Introduction
Dremio now offers the capability to both query and manipulate data stored in Apache Iceberg table format.
Apache Iceberg is rapidly becoming the industry-standard open table format, allowing data management within the data lake — see here for more details on Apache Iceberg.
In this blog, we’ll show how Dremio can be used to create and amend Iceberg datasets. Then we’ll take a look at how we can step back in time in order to examine the state of the table at earlier points in time.
To get started with Dremio, we recommend you launch our Dremio Cloud offering, see here for details of getting started with Dremio Cloud.
Step 1: Create an Iceberg Dataset Using Dremio
Let’s assume that you don’t already have a dataset in Iceberg format (if you do have one, then you can work with that, and proceed to the next step).
We will use the Samples dataset as a source for populating our Iceberg table.
To connect to the Samples source:
1. Click Add Source
2. Select the Sample Source
3. It will then be listed in your Sources under “Object Storage” or “Data Lakes”
Open Your Dremio UI
We can create an Iceberg format dataset in a S3 data lake. Here we will use a data lake named “s3,” under which we have an existing subfolder named “ctas.” If you don't already have a data lake connected to your Dremio instance, you can find instructions on how to do that here.
Open a SQL window to run a command to generate an Iceberg dataset.
Here, we will use one of the existing “samples” datasets to populate the new table with 200 rows, but you can use any available data source to generate the new dataset.
CREATE TABLE s3.ctas.iceberg_blog STORE AS (type=>'iceberg') AS SELECT * FROM Samples."samples.dremio.com"."tpcds_sf1000"."catalog_sales" limit 200;
Step 2: Examine an Existing Iceberg Table
Let’s see what’s in this new Iceberg table. Run this SQL command:
select count(*) from s3.ctas.iceberg_blog;
This shows that there are 200 rows in the table:
Let's add 500 more rows:
INSERT INTO s3.ctas.iceberg_blog SELECT * from Samples."samples.dremio.com"."tpcds_sf1000"."catalog_sales" limit 500;
Recheck the row count:
select count(*) from s3.ctas.iceberg_blog;
Now we see 700 rows (200 + the 500 rows we have just added):
Step 3: Review the Changes in the Iceberg Table
We will identify different snapshots for our dataset using Dremio’s table_history() function.
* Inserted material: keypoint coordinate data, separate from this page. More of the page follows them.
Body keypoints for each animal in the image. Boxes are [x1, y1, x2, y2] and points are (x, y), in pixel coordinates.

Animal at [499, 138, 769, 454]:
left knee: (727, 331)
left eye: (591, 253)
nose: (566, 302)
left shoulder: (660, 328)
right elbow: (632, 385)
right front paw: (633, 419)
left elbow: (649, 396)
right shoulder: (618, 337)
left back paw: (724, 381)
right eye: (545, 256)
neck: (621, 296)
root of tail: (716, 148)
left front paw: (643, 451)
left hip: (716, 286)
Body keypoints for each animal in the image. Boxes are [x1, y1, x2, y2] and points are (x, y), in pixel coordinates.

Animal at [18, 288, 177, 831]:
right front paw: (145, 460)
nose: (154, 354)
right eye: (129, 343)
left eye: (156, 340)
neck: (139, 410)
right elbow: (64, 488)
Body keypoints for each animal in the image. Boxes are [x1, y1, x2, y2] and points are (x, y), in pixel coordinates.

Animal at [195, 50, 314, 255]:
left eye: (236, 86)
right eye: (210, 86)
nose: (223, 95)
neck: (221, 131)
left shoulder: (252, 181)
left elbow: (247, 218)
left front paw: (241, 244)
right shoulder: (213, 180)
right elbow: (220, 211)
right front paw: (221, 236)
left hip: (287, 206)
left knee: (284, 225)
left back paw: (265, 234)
Run this query to examine the available snapshots:
SELECT * FROM TABLE( table_history('s3.ctas.iceberg_blog' ));
This will give output showing two snapshots, e.g.,
N.B.:
- The first entry (
snapshot_id=4132119532727284872
) is the snapshot created after we created the table. - The second entry (
snapshot_id=47019843658907500
) is the snapshot created after we inserted more rows. Note that this has a parent_id (4132119532727284872
) of the first snapshot.
Step 4: Time Travel in an Iceberg Table
We can time travel using the available snapshot id information to view our Iceberg data from a different point in time, see Time Travel Queries.
So let's trawl back through these snapshots, looking at the first snapshot id:
select count(*) from s3.ctas.iceberg_blog AT SNAPSHOT '4132119532727284872';
The result is 200 rows — i.e., before we just added the extra rows.
Step 5: Create a VDS, Make it Seamless to Travel Back in Time
We’ve seen that we can use the AT
method of stepping back through different table snapshots.
Let's retrieve data from our first snapshot.
select * from s3.ctas.iceberg_blog AT SNAPSHOT '4132119532727284872';
This shows the 200 records from our original snapshot.
Now let's create a new virtual data set (VDS) from our query.
You have two options:
1. Click Save View, and save the VDS in a named space:
2. Use the SQL CREATE VDS statement:
CREATE VDS demo01.snappy01 AS select * from s3.ctas.iceberg_blog AT SNAPSHOT '4132119532727284872'
Now let's query the VDS.
select * from demo01.snappy01
This snapshot and VDS will remain static, even if more rows are added into the source “iceberg_blog” table.
Conclusion
Apache Iceberg is a major step toward a true data lakehouse, offering full DML capabilities on open data formats. Furthermore, it offers point-in-time capabilities, allowing us to ask questions such as:
- What data has changed between transactions? What was added, updated or deleted?
- What was our stock level at the beginning of the month?